[Stored data]
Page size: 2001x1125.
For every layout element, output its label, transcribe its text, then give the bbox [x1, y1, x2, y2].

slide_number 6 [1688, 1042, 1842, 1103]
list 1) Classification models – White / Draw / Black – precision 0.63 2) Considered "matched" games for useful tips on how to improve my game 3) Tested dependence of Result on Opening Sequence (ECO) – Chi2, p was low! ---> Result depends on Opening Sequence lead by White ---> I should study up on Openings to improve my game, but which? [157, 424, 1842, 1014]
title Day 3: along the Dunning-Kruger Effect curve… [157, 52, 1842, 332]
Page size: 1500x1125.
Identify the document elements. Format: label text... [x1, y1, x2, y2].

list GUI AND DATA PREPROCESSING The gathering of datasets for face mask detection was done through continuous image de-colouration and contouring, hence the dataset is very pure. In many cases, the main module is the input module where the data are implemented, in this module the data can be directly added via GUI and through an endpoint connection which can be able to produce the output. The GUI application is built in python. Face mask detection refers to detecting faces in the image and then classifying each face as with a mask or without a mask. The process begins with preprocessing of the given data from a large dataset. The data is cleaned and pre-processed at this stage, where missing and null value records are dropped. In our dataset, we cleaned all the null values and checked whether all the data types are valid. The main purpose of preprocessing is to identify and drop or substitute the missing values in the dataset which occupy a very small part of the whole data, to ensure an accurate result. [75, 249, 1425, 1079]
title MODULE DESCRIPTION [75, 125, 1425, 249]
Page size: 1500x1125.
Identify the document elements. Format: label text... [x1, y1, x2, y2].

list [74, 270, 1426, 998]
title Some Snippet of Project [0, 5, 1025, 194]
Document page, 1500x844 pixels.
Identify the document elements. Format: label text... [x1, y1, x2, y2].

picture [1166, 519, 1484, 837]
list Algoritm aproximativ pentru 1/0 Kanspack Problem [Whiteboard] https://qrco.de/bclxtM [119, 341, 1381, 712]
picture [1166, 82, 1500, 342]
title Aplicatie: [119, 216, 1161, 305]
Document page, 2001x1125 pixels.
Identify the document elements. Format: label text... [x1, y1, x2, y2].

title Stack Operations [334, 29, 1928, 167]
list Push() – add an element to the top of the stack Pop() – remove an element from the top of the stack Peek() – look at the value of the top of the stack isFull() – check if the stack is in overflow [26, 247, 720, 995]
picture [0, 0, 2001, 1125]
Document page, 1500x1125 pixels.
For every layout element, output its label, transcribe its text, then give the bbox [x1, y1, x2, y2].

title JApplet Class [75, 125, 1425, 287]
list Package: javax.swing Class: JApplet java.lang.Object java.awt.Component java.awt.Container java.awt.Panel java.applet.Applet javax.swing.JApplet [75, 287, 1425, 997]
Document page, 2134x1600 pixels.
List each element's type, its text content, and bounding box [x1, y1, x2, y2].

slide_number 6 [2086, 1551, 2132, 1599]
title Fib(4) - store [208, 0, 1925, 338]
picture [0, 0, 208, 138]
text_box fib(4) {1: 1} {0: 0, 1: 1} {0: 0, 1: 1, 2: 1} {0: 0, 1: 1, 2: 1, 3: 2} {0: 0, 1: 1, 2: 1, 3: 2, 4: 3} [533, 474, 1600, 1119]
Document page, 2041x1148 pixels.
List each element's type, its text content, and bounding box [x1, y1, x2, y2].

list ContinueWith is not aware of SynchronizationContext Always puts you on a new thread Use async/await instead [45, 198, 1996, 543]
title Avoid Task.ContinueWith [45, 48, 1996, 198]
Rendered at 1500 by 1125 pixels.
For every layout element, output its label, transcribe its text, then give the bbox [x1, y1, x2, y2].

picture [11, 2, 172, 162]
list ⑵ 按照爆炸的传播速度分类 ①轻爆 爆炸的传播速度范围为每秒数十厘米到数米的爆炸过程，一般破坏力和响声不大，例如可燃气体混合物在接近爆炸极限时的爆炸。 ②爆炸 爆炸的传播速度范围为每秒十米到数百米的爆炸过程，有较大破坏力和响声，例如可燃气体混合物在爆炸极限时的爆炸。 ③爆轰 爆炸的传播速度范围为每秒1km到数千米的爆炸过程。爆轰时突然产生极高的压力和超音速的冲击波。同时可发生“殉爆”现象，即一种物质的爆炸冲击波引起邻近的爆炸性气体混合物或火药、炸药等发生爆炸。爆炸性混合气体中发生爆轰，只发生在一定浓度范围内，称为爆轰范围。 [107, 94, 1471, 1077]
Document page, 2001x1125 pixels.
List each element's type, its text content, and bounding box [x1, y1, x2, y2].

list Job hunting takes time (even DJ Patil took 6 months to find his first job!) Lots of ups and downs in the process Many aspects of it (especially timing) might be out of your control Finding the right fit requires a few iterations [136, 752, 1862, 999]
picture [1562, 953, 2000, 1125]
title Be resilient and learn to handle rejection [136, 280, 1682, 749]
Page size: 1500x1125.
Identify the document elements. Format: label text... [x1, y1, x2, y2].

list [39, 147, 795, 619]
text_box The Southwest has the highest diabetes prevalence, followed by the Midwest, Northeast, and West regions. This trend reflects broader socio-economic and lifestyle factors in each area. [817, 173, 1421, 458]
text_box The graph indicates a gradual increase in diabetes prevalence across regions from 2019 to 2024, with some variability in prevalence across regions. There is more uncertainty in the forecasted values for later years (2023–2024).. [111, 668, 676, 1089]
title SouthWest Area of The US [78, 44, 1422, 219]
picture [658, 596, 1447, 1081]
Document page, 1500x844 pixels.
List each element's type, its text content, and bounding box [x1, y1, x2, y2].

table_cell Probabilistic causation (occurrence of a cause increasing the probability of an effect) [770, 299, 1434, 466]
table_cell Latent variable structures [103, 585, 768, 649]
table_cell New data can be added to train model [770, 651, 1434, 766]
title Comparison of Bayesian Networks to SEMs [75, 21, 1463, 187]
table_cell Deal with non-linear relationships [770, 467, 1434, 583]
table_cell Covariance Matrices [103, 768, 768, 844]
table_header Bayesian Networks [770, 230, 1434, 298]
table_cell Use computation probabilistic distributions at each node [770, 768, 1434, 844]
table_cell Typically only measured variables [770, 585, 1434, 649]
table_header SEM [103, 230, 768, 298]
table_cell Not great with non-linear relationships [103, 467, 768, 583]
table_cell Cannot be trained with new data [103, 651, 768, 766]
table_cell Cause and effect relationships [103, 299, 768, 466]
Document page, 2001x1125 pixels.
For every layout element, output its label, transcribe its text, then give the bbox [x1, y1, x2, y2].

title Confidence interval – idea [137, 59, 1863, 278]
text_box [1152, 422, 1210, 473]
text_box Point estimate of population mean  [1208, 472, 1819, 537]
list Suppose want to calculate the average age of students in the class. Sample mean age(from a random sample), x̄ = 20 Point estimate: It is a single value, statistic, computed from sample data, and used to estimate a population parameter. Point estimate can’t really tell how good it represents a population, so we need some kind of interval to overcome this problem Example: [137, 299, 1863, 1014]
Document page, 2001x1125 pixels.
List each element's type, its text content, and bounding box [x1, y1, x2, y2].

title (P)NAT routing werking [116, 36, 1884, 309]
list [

• [YOUR ASSIGNMENT]:
Every entry that appears above should be duplicated exactly.

• [EXERCISE OUTPUT]:
Page size: 2001x1125.
For every layout element, output its label, transcribe its text, then give the bbox [x1, y1, x2, y2].

slide_number 6 [1688, 1042, 1842, 1103]
list 1) Classification models – White / Draw / Black – precision 0.63 2) Considered "matched" games for useful tips on how to improve my game 3) Tested dependence of Result on Opening Sequence (ECO) – Chi2, p was low! ---> Result depends on Opening Sequence lead by White ---> I should study up on Openings to improve my game, but which? [157, 424, 1842, 1014]
title Day 3: along the Dunning-Kruger Effect curve… [157, 52, 1842, 332]
Page size: 1500x1125.
Identify the document elements. Format: label text... [x1, y1, x2, y2].

list GUI AND DATA PREPROCESSING The gathering of datasets for face mask detection was done through continuous image de-colouration and contouring, hence the dataset is very pure. In many cases, the main module is the input module where the data are implemented, in this module the data can be directly added via GUI and through an endpoint connection which can be able to produce the output. The GUI application is built in python. Face mask detection refers to detecting faces in the image and then classifying each face as with a mask or without a mask. The process begins with preprocessing of the given data from a large dataset. The data is cleaned and pre-processed at this stage, where missing and null value records are dropped. In our dataset, we cleaned all the null values and checked whether all the data types are valid. The main purpose of preprocessing is to identify and drop or substitute the missing values in the dataset which occupy a very small part of the whole data, to ensure an accurate result. [75, 249, 1425, 1079]
title MODULE DESCRIPTION [75, 125, 1425, 249]
Page size: 1500x1125.
Identify the document elements. Format: label text... [x1, y1, x2, y2].

list [74, 270, 1426, 998]
title Some Snippet of Project [0, 5, 1025, 194]
Document page, 1500x844 pixels.
Identify the document elements. Format: label text... [x1, y1, x2, y2].

picture [1166, 519, 1484, 837]
list Algoritm aproximativ pentru 1/0 Kanspack Problem [Whiteboard] https://qrco.de/bclxtM [119, 341, 1381, 712]
picture [1166, 82, 1500, 342]
title Aplicatie: [119, 216, 1161, 305]
Document page, 2001x1125 pixels.
Identify the document elements. Format: label text... [x1, y1, x2, y2].

title Stack Operations [334, 29, 1928, 167]
list Push() – add an element to the top of the stack Pop() – remove an element from the top of the stack Peek() – look at the value of the top of the stack isFull() – check if the stack is in overflow [26, 247, 720, 995]
picture [0, 0, 2001, 1125]
Document page, 1500x1125 pixels.
For every layout element, output its label, transcribe its text, then give the bbox [x1, y1, x2, y2].

title JApplet Class [75, 125, 1425, 287]
list Package: javax.swing Class: JApplet java.lang.Object java.awt.Component java.awt.Container java.awt.Panel java.applet.Applet javax.swing.JApplet [75, 287, 1425, 997]
Document page, 2134x1600 pixels.
List each element's type, its text content, and bounding box [x1, y1, x2, y2].

slide_number 6 [2086, 1551, 2132, 1599]
title Fib(4) - store [208, 0, 1925, 338]
picture [0, 0, 208, 138]
text_box fib(4) {1: 1} {0: 0, 1: 1} {0: 0, 1: 1, 2: 1} {0: 0, 1: 1, 2: 1, 3: 2} {0: 0, 1: 1, 2: 1, 3: 2, 4: 3} [533, 474, 1600, 1119]
Document page, 2041x1148 pixels.
List each element's type, its text content, and bounding box [x1, y1, x2, y2].

list ContinueWith is not aware of SynchronizationContext Always puts you on a new thread Use async/await instead [45, 198, 1996, 543]
title Avoid Task.ContinueWith [45, 48, 1996, 198]
Rendered at 1500 by 1125 pixels.
For every layout element, output its label, transcribe its text, then give the bbox [x1, y1, x2, y2].

picture [11, 2, 172, 162]
list ⑵ 按照爆炸的传播速度分类 ①轻爆 爆炸的传播速度范围为每秒数十厘米到数米的爆炸过程，一般破坏力和响声不大，例如可燃气体混合物在接近爆炸极限时的爆炸。 ②爆炸 爆炸的传播速度范围为每秒十米到数百米的爆炸过程，有较大破坏力和响声，例如可燃气体混合物在爆炸极限时的爆炸。 ③爆轰 爆炸的传播速度范围为每秒1km到数千米的爆炸过程。爆轰时突然产生极高的压力和超音速的冲击波。同时可发生“殉爆”现象，即一种物质的爆炸冲击波引起邻近的爆炸性气体混合物或火药、炸药等发生爆炸。爆炸性混合气体中发生爆轰，只发生在一定浓度范围内，称为爆轰范围。 [107, 94, 1471, 1077]
Document page, 2001x1125 pixels.
List each element's type, its text content, and bounding box [x1, y1, x2, y2].

list Job hunting takes time (even DJ Patil took 6 months to find his first job!) Lots of ups and downs in the process Many aspects of it (especially timing) might be out of your control Finding the right fit requires a few iterations [136, 752, 1862, 999]
picture [1562, 953, 2000, 1125]
title Be resilient and learn to handle rejection [136, 280, 1682, 749]
Page size: 1500x1125.
Identify the document elements. Format: label text... [x1, y1, x2, y2].

list [39, 147, 795, 619]
text_box The Southwest has the highest diabetes prevalence, followed by the Midwest, Northeast, and West regions. This trend reflects broader socio-economic and lifestyle factors in each area. [817, 173, 1421, 458]
text_box The graph indicates a gradual increase in diabetes prevalence across regions from 2019 to 2024, with some variability in prevalence across regions. There is more uncertainty in the forecasted values for later years (2023–2024).. [111, 668, 676, 1089]
title SouthWest Area of The US [78, 44, 1422, 219]
picture [658, 596, 1447, 1081]
Document page, 1500x844 pixels.
List each element's type, its text content, and bounding box [x1, y1, x2, y2].

table_cell Probabilistic causation (occurrence of a cause increasing the probability of an effect) [770, 299, 1434, 466]
table_cell Latent variable structures [103, 585, 768, 649]
table_cell New data can be added to train model [770, 651, 1434, 766]
title Comparison of Bayesian Networks to SEMs [75, 21, 1463, 187]
table_cell Deal with non-linear relationships [770, 467, 1434, 583]
table_cell Covariance Matrices [103, 768, 768, 844]
table_header Bayesian Networks [770, 230, 1434, 298]
table_cell Use computation probabilistic distributions at each node [770, 768, 1434, 844]
table_cell Typically only measured variables [770, 585, 1434, 649]
table_header SEM [103, 230, 768, 298]
table_cell Not great with non-linear relationships [103, 467, 768, 583]
table_cell Cannot be trained with new data [103, 651, 768, 766]
table_cell Cause and effect relationships [103, 299, 768, 466]
Document page, 2001x1125 pixels.
For every layout element, output its label, transcribe its text, then give the bbox [x1, y1, x2, y2].

title Confidence interval – idea [137, 59, 1863, 278]
text_box [1152, 422, 1210, 473]
text_box Point estimate of population mean  [1208, 472, 1819, 537]
list Suppose want to calculate the average age of students in the class. Sample mean age(from a random sample), x̄ = 20 Point estimate: It is a single value, statistic, computed from sample data, and used to estimate a population parameter. Point estimate can’t really tell how good it represents a population, so we need some kind of interval to overcome this problem Example: [137, 299, 1863, 1014]
Document page, 2001x1125 pixels.
List each element's type, its text content, and bounding box [x1, y1, x2, y2].

title (P)NAT routing werking [116, 36, 1884, 309]
list [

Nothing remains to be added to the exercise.